• [Latihan]
Menurut kutipan bacaan di bawah tentang aduan terhadap karya jurnalistik, apa saja mekanisme etis di Dewan Pers untuk menyelesaikan pelanggaran etis?

-------- Kutipan Bacaan

“Polisi enggak boleh tangani, (aduan) itu ke Dewan Pers untuk diperiksa,” katanya.
Ia mencontohkan aduan yang diterima polisi terkait kerja-kerja jurnalistik diteruskan kepada Dewan Pers setelah diterima akan dikaji atau diperiksa benarkah karya jurnalistik tersebut sudah sesuai kaidah-kaidah jurnalistik yang diatur dalam UU Pers.
“Kalau iya karya jurnalistik mungkin ada pelanggaran etis itu diselesaikan di Dewan Pers lewat mekanisme etis, yaitu minta maaf, memuat hak jawab bahkan sampai tahap tertentu mungkin meng-'take down' (menurunkan) sebuah berita, tapi tidak boleh ada kriminalisasi terhadap pers,” terang Arif.

----------------
-------- Data yang Disediakan

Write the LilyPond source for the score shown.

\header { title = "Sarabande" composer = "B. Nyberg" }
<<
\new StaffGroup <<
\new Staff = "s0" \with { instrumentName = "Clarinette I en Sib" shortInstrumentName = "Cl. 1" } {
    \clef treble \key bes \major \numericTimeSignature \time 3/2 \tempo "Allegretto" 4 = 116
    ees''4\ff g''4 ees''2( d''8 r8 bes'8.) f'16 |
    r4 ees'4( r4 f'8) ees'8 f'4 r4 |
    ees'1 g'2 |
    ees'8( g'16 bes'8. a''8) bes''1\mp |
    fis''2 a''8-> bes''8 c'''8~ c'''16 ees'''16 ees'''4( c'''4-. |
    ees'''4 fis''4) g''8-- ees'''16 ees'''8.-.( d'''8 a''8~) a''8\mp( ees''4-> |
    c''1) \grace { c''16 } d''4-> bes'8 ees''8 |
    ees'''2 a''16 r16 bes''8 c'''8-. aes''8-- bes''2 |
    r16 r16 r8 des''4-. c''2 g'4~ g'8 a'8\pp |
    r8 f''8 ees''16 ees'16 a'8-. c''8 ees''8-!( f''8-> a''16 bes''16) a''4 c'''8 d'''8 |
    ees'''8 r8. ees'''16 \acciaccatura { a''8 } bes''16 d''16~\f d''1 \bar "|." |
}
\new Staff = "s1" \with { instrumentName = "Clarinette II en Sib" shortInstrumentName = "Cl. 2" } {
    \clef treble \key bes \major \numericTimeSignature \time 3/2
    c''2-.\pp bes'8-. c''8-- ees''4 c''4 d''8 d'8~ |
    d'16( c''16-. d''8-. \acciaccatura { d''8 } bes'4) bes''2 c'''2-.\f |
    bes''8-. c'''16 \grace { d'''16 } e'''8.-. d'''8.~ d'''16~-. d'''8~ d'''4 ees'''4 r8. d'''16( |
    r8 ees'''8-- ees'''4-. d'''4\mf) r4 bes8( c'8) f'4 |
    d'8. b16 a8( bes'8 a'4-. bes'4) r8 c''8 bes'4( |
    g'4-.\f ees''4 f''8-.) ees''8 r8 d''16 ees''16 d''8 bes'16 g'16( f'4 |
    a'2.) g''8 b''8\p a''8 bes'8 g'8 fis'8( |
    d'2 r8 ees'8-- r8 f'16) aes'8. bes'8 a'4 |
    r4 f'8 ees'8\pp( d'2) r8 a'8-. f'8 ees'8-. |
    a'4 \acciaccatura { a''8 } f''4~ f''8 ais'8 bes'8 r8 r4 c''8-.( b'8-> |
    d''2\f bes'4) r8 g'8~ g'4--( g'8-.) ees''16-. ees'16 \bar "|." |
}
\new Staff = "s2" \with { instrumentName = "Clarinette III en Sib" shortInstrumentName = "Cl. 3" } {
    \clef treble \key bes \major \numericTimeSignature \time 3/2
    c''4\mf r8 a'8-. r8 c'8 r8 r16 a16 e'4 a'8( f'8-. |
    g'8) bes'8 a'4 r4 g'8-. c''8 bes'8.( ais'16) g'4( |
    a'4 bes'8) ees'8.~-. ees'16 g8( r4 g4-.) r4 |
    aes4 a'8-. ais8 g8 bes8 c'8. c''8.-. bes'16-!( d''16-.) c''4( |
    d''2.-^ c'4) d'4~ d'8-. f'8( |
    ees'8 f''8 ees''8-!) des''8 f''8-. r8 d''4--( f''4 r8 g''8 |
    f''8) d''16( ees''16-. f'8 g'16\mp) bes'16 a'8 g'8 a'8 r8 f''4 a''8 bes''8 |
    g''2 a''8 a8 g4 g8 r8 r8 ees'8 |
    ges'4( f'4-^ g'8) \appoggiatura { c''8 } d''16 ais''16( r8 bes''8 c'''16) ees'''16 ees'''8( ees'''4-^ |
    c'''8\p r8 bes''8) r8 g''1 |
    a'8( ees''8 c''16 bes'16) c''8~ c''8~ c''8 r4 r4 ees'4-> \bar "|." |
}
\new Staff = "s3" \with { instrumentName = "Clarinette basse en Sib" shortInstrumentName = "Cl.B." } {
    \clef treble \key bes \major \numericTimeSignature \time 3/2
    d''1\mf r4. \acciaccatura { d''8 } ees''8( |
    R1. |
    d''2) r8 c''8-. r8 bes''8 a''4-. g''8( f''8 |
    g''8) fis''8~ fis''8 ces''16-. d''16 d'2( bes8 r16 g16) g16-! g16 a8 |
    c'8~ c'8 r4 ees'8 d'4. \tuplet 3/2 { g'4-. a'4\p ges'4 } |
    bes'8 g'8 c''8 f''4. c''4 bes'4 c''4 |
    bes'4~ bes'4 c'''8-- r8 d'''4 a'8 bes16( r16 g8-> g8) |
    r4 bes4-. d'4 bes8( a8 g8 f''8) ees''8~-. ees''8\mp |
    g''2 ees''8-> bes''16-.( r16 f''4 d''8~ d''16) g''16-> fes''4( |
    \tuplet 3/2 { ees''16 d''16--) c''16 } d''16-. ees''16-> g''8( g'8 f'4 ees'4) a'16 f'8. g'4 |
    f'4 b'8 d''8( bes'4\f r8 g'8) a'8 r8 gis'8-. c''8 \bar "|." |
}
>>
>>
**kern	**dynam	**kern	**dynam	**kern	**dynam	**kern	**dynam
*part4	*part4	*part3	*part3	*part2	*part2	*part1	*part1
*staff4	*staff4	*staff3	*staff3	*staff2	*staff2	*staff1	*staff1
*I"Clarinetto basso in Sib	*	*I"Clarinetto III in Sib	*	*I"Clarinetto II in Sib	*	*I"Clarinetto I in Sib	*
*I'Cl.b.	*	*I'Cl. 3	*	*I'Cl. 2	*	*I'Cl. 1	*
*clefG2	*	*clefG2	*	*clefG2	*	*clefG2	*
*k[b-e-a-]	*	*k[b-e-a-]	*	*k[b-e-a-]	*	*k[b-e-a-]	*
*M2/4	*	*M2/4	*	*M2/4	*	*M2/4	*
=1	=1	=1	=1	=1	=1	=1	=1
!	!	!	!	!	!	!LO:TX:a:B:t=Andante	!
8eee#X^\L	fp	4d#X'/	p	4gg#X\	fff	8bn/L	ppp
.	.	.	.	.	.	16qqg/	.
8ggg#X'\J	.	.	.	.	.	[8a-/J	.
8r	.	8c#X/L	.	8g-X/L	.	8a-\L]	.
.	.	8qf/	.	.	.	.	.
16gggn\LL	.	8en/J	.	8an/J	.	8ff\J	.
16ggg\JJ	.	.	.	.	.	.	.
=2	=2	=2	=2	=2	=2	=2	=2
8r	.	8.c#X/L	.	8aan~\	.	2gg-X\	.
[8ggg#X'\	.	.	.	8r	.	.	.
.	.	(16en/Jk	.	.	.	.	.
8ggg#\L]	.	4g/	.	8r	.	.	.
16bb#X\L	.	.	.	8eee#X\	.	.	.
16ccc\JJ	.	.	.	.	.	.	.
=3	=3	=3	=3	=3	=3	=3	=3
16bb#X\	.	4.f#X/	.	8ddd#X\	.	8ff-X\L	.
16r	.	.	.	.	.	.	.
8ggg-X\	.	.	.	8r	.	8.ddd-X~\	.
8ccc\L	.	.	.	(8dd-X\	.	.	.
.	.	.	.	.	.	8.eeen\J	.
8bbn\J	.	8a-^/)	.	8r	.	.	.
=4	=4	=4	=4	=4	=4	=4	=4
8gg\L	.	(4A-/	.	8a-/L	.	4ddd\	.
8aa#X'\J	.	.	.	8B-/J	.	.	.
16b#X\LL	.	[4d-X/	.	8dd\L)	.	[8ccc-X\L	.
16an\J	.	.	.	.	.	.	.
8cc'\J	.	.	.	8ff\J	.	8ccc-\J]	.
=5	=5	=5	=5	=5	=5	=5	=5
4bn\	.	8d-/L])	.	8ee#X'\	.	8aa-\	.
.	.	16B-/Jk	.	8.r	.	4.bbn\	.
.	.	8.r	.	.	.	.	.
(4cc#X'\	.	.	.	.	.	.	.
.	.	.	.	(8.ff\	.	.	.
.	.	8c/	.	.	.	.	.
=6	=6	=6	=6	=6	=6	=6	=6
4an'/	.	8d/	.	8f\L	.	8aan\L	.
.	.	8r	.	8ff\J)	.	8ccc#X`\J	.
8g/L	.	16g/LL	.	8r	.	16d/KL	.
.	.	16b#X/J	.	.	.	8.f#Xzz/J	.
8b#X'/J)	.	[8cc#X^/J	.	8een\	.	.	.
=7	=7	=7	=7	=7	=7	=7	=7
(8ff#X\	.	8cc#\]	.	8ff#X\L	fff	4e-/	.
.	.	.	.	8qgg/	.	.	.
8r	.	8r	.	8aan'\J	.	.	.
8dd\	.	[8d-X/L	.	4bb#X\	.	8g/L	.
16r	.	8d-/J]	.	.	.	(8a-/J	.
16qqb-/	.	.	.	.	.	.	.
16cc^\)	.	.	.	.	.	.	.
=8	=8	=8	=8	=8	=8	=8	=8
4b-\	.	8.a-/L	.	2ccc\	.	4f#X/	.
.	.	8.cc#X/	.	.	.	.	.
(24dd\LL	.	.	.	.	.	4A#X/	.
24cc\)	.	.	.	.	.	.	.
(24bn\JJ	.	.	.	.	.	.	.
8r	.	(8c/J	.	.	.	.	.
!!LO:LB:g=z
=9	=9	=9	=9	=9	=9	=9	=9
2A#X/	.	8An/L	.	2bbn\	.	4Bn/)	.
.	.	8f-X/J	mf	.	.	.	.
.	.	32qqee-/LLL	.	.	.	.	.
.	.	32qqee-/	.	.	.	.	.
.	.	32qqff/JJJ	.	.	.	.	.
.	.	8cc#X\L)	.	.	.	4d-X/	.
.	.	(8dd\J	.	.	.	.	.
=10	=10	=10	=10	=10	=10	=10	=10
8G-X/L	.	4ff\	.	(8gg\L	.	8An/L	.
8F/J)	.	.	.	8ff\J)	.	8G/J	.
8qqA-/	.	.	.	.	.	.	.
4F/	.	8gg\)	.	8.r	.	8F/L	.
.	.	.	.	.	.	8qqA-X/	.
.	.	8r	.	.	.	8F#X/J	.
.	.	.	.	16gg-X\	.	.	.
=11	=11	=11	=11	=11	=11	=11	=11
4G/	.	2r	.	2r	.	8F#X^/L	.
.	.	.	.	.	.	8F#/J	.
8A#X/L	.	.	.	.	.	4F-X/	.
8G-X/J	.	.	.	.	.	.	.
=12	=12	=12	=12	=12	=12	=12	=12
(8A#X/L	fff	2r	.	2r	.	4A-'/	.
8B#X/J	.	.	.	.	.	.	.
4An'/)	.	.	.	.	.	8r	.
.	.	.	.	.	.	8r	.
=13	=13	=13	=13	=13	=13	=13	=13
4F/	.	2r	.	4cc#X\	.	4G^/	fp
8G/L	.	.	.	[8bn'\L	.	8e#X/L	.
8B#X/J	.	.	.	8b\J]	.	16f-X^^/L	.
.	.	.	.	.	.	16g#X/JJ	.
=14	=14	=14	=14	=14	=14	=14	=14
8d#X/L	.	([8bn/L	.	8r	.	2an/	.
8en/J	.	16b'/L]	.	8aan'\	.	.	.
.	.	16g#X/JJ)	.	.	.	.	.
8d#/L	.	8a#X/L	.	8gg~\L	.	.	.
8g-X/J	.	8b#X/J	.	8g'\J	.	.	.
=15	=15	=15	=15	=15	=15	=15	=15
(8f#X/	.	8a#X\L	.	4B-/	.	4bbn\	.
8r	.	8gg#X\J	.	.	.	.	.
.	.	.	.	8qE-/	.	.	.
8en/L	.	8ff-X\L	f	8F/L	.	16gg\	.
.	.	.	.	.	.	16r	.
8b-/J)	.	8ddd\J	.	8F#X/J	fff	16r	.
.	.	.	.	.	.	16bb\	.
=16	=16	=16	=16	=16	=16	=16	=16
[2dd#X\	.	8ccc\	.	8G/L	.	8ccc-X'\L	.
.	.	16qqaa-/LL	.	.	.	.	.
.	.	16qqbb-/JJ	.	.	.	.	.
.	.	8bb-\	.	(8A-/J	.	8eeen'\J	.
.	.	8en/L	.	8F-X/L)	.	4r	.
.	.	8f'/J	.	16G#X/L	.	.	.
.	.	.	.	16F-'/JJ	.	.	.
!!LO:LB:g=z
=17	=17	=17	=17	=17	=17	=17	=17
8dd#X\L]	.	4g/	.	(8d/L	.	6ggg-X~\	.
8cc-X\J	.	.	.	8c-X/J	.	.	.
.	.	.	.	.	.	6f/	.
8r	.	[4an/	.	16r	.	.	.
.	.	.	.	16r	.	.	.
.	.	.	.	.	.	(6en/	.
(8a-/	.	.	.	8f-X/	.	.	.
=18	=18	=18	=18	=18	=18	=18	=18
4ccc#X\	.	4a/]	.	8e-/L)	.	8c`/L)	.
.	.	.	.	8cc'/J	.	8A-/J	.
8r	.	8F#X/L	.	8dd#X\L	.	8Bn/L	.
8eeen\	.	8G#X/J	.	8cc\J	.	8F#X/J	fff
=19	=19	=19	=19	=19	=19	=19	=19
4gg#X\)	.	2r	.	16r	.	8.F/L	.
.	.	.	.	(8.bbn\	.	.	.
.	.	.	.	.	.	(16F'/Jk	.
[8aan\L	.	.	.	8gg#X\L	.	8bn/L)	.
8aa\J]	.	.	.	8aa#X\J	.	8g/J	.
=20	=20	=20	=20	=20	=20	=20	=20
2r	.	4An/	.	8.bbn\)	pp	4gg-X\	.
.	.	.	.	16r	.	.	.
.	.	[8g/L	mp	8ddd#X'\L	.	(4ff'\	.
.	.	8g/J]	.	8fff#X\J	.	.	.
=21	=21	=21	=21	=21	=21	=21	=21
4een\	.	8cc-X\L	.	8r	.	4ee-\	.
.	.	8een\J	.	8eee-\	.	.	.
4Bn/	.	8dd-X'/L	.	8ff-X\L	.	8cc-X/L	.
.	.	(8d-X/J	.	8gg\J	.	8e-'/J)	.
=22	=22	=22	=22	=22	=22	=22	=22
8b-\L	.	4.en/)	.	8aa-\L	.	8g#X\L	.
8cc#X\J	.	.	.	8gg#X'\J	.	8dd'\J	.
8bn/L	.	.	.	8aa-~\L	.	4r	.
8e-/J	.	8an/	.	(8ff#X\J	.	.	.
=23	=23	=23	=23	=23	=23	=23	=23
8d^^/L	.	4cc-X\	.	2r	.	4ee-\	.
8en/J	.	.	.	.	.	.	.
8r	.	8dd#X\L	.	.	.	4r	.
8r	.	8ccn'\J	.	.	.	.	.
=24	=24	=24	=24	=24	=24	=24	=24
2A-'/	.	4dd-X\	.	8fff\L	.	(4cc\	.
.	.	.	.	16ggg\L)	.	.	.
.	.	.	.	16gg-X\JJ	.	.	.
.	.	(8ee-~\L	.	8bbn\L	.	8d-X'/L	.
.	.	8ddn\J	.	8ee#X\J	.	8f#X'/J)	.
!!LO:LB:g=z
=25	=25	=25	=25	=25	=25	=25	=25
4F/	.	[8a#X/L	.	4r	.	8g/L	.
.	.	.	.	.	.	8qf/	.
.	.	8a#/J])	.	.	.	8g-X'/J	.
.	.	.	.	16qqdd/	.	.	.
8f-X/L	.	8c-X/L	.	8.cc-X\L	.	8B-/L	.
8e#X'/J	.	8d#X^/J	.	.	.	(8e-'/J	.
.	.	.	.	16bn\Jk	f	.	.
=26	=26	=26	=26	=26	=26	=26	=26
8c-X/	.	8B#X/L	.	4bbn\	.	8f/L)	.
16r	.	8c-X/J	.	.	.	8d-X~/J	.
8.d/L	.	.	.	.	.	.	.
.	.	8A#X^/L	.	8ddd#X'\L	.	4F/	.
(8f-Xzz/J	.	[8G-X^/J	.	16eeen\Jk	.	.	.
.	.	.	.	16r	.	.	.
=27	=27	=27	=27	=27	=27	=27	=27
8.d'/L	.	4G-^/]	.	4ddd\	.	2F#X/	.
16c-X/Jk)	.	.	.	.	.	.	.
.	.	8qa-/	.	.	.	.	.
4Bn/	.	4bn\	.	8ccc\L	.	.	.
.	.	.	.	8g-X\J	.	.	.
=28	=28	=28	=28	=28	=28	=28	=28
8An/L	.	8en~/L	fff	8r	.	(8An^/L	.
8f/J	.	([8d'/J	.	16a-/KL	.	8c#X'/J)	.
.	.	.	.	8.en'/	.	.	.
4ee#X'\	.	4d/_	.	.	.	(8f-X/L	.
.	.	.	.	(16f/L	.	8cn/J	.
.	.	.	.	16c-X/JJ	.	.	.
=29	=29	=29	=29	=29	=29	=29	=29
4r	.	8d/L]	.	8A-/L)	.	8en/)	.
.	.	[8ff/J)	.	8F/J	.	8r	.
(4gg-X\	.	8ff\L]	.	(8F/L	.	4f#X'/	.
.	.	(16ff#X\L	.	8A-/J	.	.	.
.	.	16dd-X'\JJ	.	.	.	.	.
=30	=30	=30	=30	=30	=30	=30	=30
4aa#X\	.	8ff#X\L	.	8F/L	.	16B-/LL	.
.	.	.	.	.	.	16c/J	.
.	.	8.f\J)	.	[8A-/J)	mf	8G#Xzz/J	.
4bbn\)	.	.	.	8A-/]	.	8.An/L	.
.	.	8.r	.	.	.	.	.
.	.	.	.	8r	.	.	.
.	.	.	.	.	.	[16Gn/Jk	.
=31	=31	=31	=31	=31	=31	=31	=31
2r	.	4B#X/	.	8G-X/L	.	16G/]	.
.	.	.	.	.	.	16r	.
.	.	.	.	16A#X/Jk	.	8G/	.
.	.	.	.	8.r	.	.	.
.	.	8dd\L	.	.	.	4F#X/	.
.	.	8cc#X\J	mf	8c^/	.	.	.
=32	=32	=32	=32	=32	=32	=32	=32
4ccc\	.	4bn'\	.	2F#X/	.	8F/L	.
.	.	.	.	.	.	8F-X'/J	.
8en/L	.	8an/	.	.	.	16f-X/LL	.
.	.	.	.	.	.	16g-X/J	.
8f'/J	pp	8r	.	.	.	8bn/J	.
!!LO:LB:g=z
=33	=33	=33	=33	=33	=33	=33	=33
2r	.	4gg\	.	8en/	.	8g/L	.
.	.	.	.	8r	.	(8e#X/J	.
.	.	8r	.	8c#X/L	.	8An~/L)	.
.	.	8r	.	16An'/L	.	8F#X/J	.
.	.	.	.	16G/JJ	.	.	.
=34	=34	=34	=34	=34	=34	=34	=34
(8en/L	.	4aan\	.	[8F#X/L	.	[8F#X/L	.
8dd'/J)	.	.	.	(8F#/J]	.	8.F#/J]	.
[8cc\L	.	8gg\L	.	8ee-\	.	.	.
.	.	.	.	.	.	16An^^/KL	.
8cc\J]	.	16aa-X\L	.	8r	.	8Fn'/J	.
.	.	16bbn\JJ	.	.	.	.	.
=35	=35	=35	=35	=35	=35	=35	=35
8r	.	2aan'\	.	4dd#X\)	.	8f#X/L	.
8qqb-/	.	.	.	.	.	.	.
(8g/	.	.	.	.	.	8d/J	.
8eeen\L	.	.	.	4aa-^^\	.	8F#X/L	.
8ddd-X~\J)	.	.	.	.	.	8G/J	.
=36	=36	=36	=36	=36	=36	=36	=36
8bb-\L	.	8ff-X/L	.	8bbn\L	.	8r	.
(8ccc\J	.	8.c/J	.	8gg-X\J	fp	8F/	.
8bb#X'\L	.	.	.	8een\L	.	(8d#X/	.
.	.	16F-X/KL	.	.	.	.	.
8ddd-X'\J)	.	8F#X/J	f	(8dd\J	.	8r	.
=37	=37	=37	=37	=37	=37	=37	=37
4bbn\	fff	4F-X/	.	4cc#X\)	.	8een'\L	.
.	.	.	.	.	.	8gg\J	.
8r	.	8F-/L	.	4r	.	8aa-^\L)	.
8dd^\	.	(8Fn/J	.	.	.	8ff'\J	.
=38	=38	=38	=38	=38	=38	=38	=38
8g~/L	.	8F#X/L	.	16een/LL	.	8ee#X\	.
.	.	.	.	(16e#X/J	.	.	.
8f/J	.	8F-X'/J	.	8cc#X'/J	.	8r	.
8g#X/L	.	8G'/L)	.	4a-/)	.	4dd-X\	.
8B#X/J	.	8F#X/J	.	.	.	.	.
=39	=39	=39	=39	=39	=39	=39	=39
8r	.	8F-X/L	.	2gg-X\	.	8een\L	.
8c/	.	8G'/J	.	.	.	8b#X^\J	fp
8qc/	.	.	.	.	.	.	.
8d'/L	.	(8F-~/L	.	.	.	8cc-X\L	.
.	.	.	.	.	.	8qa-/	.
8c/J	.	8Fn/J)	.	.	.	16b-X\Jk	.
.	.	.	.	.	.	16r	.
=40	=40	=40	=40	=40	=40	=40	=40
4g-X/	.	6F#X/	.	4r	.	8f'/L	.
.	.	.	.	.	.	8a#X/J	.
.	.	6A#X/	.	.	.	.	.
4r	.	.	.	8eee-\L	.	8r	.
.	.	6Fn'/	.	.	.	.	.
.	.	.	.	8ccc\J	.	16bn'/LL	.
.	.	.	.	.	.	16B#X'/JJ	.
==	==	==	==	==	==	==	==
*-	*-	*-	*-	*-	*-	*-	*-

----------------

• [Jawaban]
Minta maaf, memuat hak jawab, dan sampai tahap tertentu mungkin menurunkan sebuah berita.